A father of one of the victims of the Parkland, Florida, school shooting delivered an impassioned speech at one of the March for our Lives events on Saturday, begging for better safety measures in schools.

Max Schachter spoke at the March For Our Lives in Parkland, Florida, where 17 people were killed on Feb. 14 when a former student entered Marjory Stoneman Douglas High School with a legally purchased AR-15 assault riffle. He was close to tears as he described his son, Alex, and his untimely death in the tragedy.

"Alex's death could have been prevented," he declared. "All the 17 beautiful angels' [lost] lives could have been prevented. Alex was mortally wounded by gunshots that came through his classroom door while he was working on an English paper with three of his friends. That monster never entered Alex's classroom," Schachter said, his voice nearly breaking.

"If the doors had just been bulletproof -- and the windows -- Alex, and many others, would still be alive today. The mission of this foundation is to create a blueprint, a standard, for all schools to make our children safe. We created a fire code to make children safe, so they did not die in a fire, and we were successful. No child has died in a fire in 50 years. Why don't we have safe school standards?"

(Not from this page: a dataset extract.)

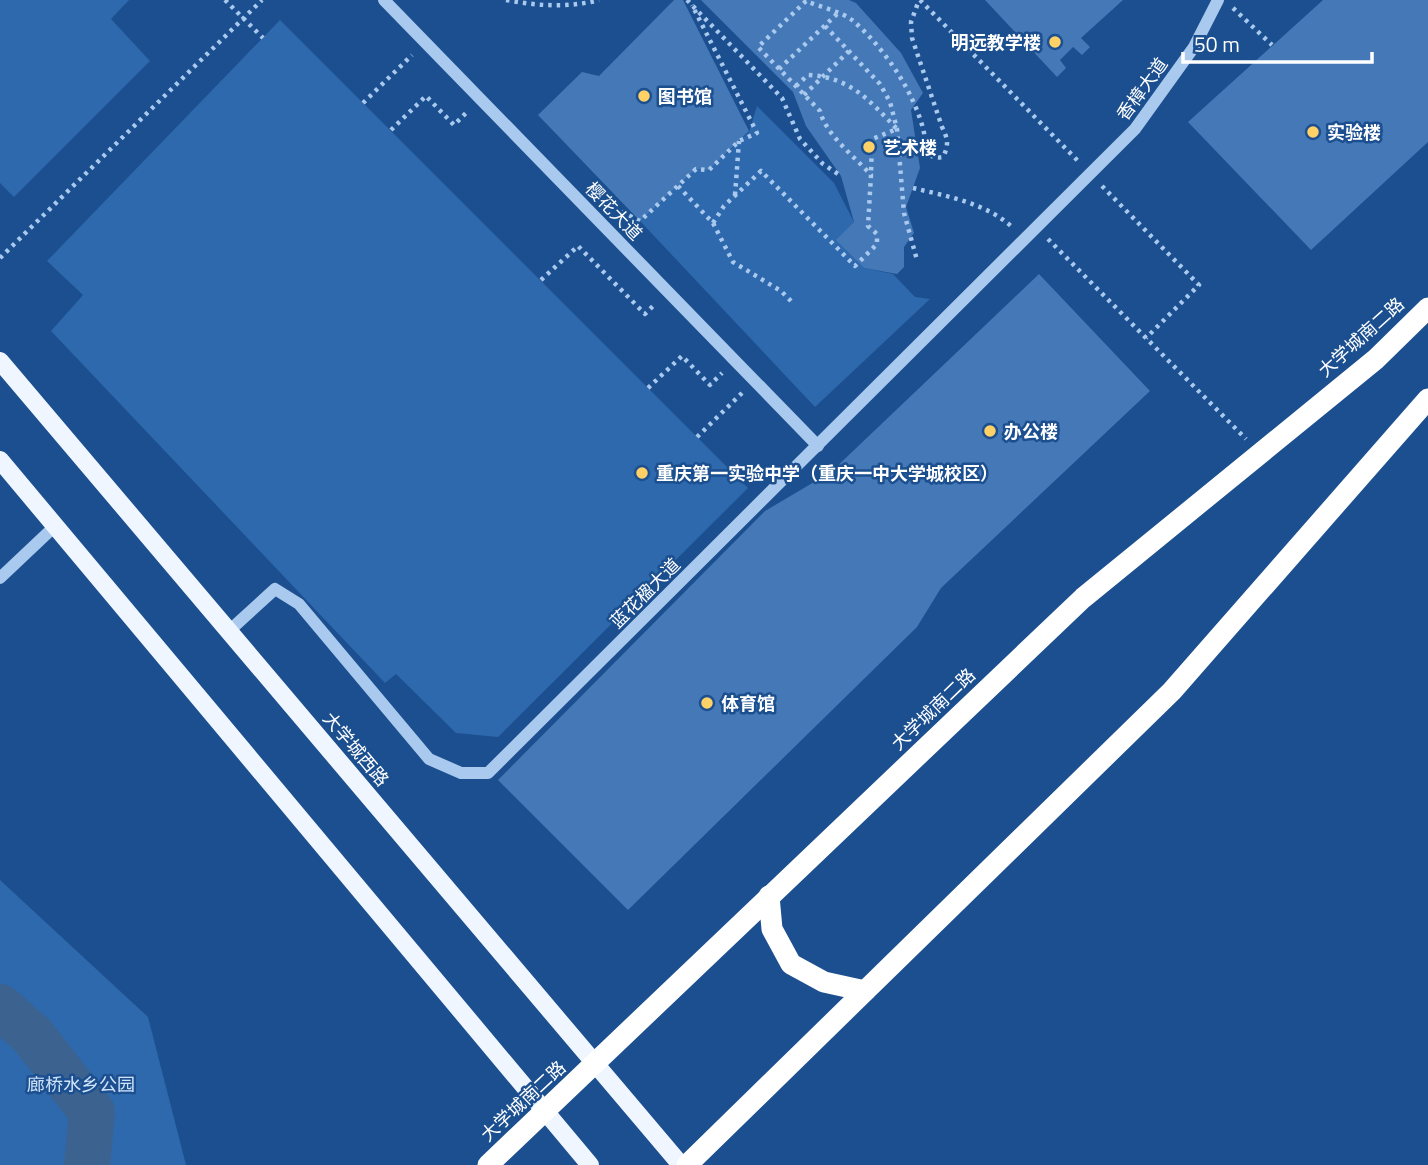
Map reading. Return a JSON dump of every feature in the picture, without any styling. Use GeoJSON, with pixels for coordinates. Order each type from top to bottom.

"There are simple things that we can do, easy things that we can do, so that all children are not afraid to go to school," he said.

Schachter has been one of the most active members of the Parkland community following the Valentine's Day tragedy. According to a report by the Sun Sentinel, he was recently named to a new state panel that will investigate the shooting at Stoneman Douglas High. Despite his incalculable grief, Schachter has spoken at other events and given a number of interviews in the last five weeks in the hopes of honoring his son and making something constructive out of his loss.

He told the outlet about his son's skills as a writer, and revealed the touching moment when he had recovered Alex's phone to discover his younger daughter had sent concerned texts to her big brother.


"I got Alex's phone back. I was looking through it and I saw that my daughter Avery had been texting Alex … During the event, and even after the event, you know? She's like reaching out to him. Communicating with him," Schachter said. "Avery loved Alex. It's just so sad."

Alex hadn't responded to any messages during the shooting. "No, he had his phone in his pocket," Max Schachter said. "His teacher had yelled at him about taking his phone out in class. He was a good boy."